Budget Adjustments Prioritize Transportation, Education, Paying Off Liabilities
HARTFORD – Norwalk’s GOP delegation of State Representatives Gail Lavielle (R-143), Fred Wilms (R-142) and Terrie Wood (R-141) joined their Republican colleagues in rolling out a budget adjustment proposal for Fiscal Year 2019 ahead of the deadline for the Appropriations Committee to approve bills.
The proposal aims to eliminate Connecticut’s $200 million budget deficit without raising taxes while maintaining funding for transportation, Education Cost Sharing grants, core social services, and tax breaks for seniors, retirees, and working families. More dollars are also dedicated to repaying the state’s unfunded liabilities, including the State Employees’ Retirement Fund, the Teachers’ Retirement Fund, and the Teachers’ Healthcare Fund.
The representatives will continue to advocate for further structural changes to state government and reduce funds that had been allocated to bailing out the city of Hartford.
“It is not appropriate ever for the state to make promises it can’t keep by undertaking things it can’t afford and neglecting the debts it owes and the services essential to its residents,” said Rep. Lavielle. “Our budget does not use one-time funds to close operating deficits for this year or next. It does not include new programs that we cannot afford.

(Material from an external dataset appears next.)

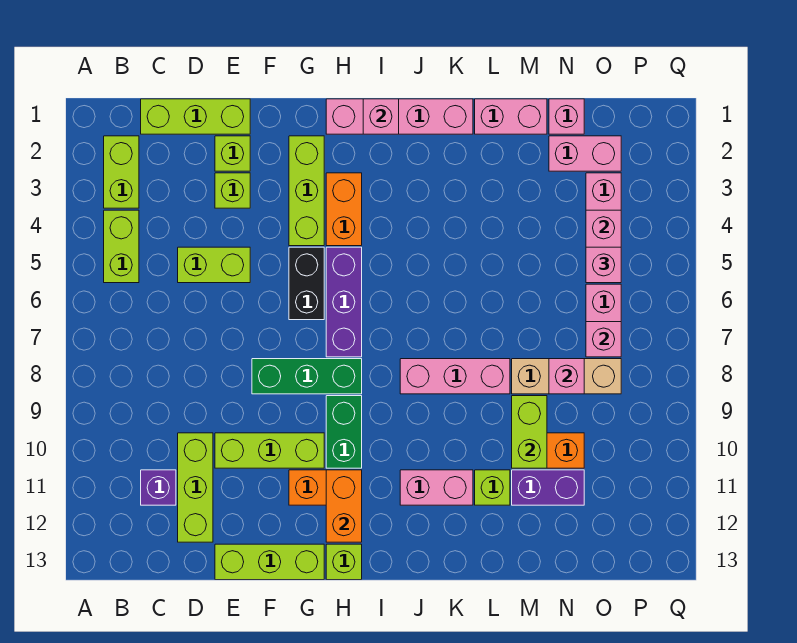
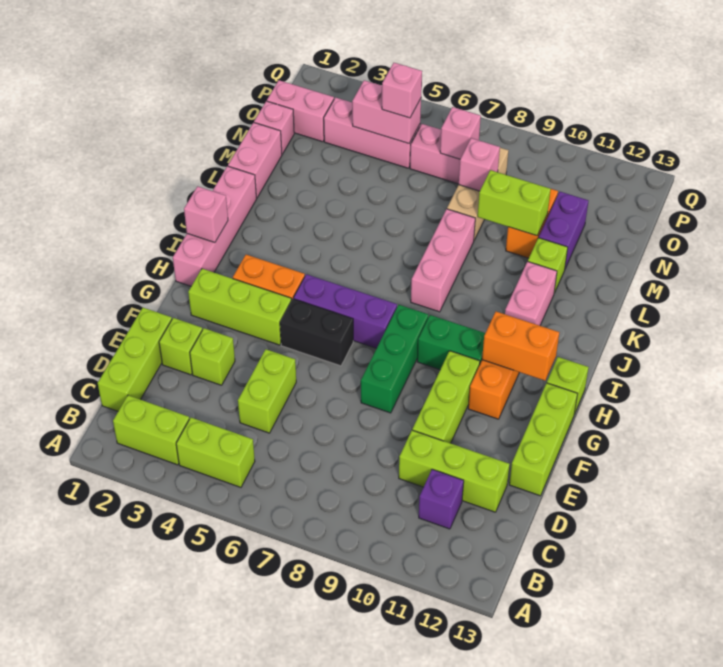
pink 1x2 brick [549,136,621,171] -> pink 1x2 brick turned to [267,80,334,142]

By simply revising our existing biennial budget, it makes the necessary adjustments to preserve funding for essential social programs, mass transit, education, and municipal aid, and then uses the one-time revenues in the budget reserve only to reduce the unfunded liabilities that are keeping the state from moving forward. This is the way to enhance predictability and stability, the keys to ensuring that the state keeps its promises now and for the long term.”
“Unfortunately, our state is running out of options to control costs and pay down unfunded liabilities without drastically cutting services,” said Rep. Wood. “Income tax receipts were better than expected, but my concern is that the good news could encourage some of my colleagues in the legislature to go on a spending spree. We cannot let this happen. Any additional revenue has to be used to ensure Connecticut’s fiscal sustainability for the long-term while protecting local education and making necessary investments in transportation.”
“Once again, we have produced a budget that is balanced, without tax increases, contains no financial gimmicks plus protects our social safety net,” said Rep. Wilms. “Furthermore, the one time revenues from overseas tax repatriations are being placed into our unfunded retirement plans.”
Reps. Lavielle, Wilms, and Wood emphasized the prioritization of transportation funding in the budget adjustment proposal by fully funding the Special Transportation Fund (STF) and preventing rail fare increases not already in statute from being implemented in 2018 or 2019. It protects funding for local transit districts for the entirety of the budget cycle without calling for any new taxes or tolls. In the proposal, funding is eliminated from the planned expansion of CT FastTrak to UConn and used to enhance existing infrastructure.
Lawmakers have until the 2018 legislative session adjourns on May 9 to complete and pass a budget plan.